Despite the company's argument that it would suffer economic harms and the Crown's submission that an injunction would cause greater tension, Justice Brown J. found the balance of convenience in favour of WFN on the basis that it was in the public's interest to grant the injunction in the circumstances of this case (where the rights to consultation and accommodation are ignored) to ensure constitutionally protected Aboriginal and treaty rights are honoured and respected (at paras. 70 to 72):

" I have taken into account the cases cited by both WFN and Solid Gold, including Lax Kw’alaams and Platinex.

I am mindful of the importance of reconciliation and the derivative concepts of consultation and accommodation as they have developed in Canadian jurisprudence.
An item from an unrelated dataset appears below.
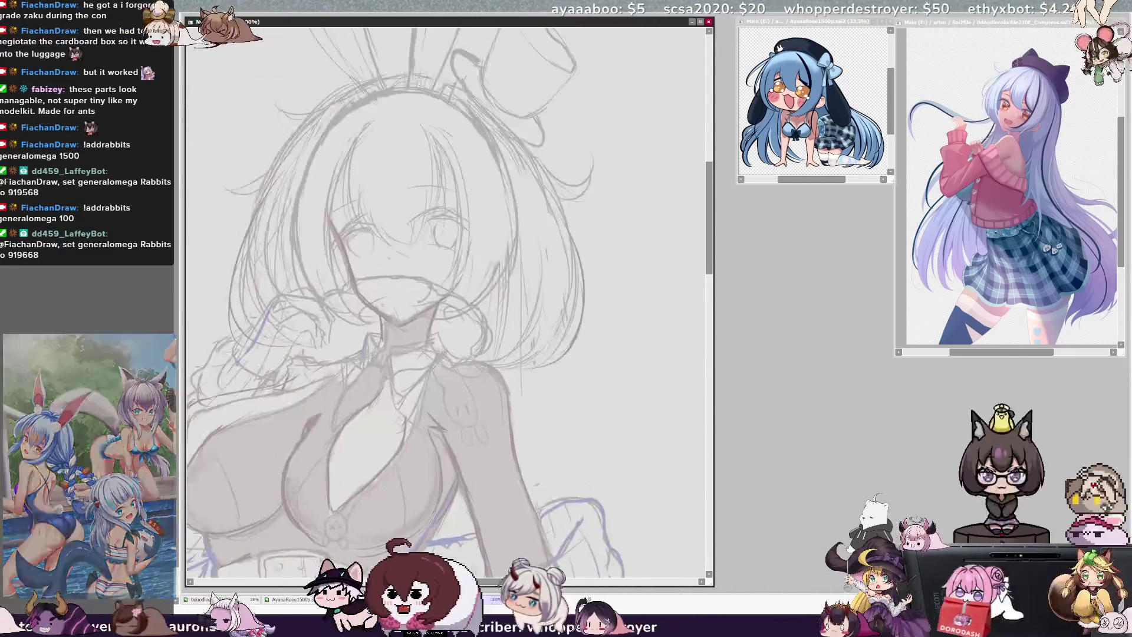
scroll(448, 295, up, 1)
I am further mindful of the Crown’s position that an injunction would not foster relations, but would exacerbate tensions. While a facilitation of the duty to consult is preferable, it is not always possible.

I am also mindful of WFN’s position that to refuse to enjoin Solid Gold from its drilling, in the circumstances of this case, will send a message that Aboriginal and treaty rights, including the rights to consultation and accommodation can be ignored by exploration companies, rendering the First Nations constitutionally–recognized rights meaningless. This would not be in the public interest. It is in the public interest to ensure that the Constitution is honoured and respected."